◆ **연습 본문**
◇ ◇ ◇ ◇ ◇

21. 환자로부터 사전에 얻은, 플라스모듐을 함유하는 생물학적 샘플에서 돌연변이체 K-13 프로펠러 핵산의 존재를 검출하는 방법으로서, 돌연변이체 K-13 프로펠러 핵산을 PCR 반응으로 증폭하는 단계, 및 증폭된 핵산을 돌연변이체 K-13 프로펠러에 대해 특이적인 프로브와 접촉시키는 단계를 포함하는 검출 방법으로서, 야생형 K-13 프로펠러 핵산 서열은 서열 번호 1의 서열을 갖고, 돌연변이체 K-13 프로펠러 핵산은 F446I, G449A, N458Y, C469Y, W470stop, A481V, Y493H, K503N, S522C, V534A, R539T, I543T, G548D, P553L, V555A, A557S, R561H, K563R, V568G, P574L, A578S, C580Y, F583L, D584V, V589I, Q613E 및 D641G 대립형질 중 하나 이상을 코딩하는 것인 방법.

◇ ◇ ◇ ◇ ◇

◆ **데이터셋**
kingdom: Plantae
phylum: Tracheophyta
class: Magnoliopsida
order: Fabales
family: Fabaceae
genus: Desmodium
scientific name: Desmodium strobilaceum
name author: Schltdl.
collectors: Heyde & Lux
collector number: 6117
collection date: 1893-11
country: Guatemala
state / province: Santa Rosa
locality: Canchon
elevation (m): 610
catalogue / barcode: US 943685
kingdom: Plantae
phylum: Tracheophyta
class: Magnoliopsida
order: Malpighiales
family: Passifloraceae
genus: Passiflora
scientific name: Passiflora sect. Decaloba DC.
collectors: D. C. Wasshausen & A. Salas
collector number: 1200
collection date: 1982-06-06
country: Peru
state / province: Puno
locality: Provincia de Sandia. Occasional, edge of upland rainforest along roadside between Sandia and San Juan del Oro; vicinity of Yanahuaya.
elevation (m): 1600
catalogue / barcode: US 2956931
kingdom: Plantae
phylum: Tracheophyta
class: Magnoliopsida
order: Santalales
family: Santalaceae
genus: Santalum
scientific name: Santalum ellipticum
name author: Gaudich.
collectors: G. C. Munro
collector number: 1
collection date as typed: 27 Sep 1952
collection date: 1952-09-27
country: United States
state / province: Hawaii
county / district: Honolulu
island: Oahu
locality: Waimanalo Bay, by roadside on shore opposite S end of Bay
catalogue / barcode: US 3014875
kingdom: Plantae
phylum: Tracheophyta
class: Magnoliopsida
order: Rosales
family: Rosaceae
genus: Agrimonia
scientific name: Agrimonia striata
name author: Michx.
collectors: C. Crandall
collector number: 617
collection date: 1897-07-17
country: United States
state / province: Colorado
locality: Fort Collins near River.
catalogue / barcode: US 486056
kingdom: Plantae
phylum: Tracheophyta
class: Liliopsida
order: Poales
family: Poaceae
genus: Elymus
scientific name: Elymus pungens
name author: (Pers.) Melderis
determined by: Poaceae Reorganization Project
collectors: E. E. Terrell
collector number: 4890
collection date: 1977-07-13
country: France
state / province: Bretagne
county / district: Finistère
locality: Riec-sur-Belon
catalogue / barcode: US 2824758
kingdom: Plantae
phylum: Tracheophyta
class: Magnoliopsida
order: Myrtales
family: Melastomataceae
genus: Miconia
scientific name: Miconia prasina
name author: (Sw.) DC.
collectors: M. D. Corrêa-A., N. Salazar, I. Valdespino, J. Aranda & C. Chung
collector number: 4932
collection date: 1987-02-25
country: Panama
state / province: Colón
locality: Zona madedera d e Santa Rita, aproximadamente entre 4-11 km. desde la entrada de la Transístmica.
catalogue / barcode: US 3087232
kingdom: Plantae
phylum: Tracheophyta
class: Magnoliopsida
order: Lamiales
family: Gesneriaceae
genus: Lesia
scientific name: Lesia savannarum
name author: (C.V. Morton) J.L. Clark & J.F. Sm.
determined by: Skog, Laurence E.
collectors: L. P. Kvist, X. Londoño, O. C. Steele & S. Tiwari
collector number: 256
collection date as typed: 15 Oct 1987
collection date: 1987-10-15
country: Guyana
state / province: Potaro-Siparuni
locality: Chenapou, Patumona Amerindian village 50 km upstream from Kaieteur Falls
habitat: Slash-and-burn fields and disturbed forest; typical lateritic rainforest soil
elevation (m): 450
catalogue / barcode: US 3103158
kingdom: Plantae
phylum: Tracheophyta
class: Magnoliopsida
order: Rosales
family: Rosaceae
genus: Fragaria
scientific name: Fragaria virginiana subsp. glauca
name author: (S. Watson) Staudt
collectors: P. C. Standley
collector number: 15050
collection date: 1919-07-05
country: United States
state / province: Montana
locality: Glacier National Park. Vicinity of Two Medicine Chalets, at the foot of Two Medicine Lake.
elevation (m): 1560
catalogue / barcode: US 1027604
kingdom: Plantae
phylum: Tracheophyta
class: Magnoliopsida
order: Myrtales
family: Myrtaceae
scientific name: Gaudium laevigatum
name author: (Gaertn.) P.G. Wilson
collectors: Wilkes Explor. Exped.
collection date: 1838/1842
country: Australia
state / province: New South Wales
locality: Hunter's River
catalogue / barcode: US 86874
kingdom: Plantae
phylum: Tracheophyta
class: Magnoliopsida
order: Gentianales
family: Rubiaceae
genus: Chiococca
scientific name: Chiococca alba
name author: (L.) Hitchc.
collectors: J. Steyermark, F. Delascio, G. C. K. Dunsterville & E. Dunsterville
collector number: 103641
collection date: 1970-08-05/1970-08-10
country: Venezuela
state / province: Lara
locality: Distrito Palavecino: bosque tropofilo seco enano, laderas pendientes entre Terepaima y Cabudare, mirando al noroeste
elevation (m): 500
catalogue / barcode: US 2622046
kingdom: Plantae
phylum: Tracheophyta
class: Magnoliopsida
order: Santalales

◇ ◇ ◇ ◇ ◇

◆ **읽고 적용하기**
1 > K-13 검출 방법 본문에 따르면 야생형 K-13 프로펠러 핵산 서열은 어떤 서열을 갖습니까?
2 > K-13 검출 방법 본문이 끝난 곳부터 이어받아 계속 쓰세요.
행은 K-13 검출 방법 본문과 관련이 없습니다.

◆ **과제별 답변**
1 > 서열 번호 1의 서열을 갖습니다.

2 >
22. 제5항, 제19항 및 제21항 중 어느 한 항에 있어서, 돌연변이된 K-13 프로펠러 핵산 또는 단백질의 존재가, 환자가 아르테미시닌(artemisinin) 유도체에 대해 내성인 플라스모듐으로 감염되어 있다는 것을 나타내는 것인 방법.
23. 제22항에 있어서, 아르테미시닌 유도체에 대해 내성인 플라스모듐으로 감염된 상기 환자를 일반 프로토콜보다 더 긴 아르테미시닌 유도체에 기초한 치료 대상으로서 분류하는 단계를 추가로 포함하는 방법.
24. 제22항에 있어서, 아르테미시닌 유도체에 대해 내성인 플라스모듐으로 감염된 상기 환자를 또 다른 항-말라리아 약물을 이용한 치료 대상으로서 분류하는 단계를 추가로 포함하는 방법.
25. 제24항에 있어서, 상기 또 다른 항-말라리아 약물은 퀴닌(quinine), 클로로퀸(chloroquine) 또는 메플로퀸(mefloquine)인 방법.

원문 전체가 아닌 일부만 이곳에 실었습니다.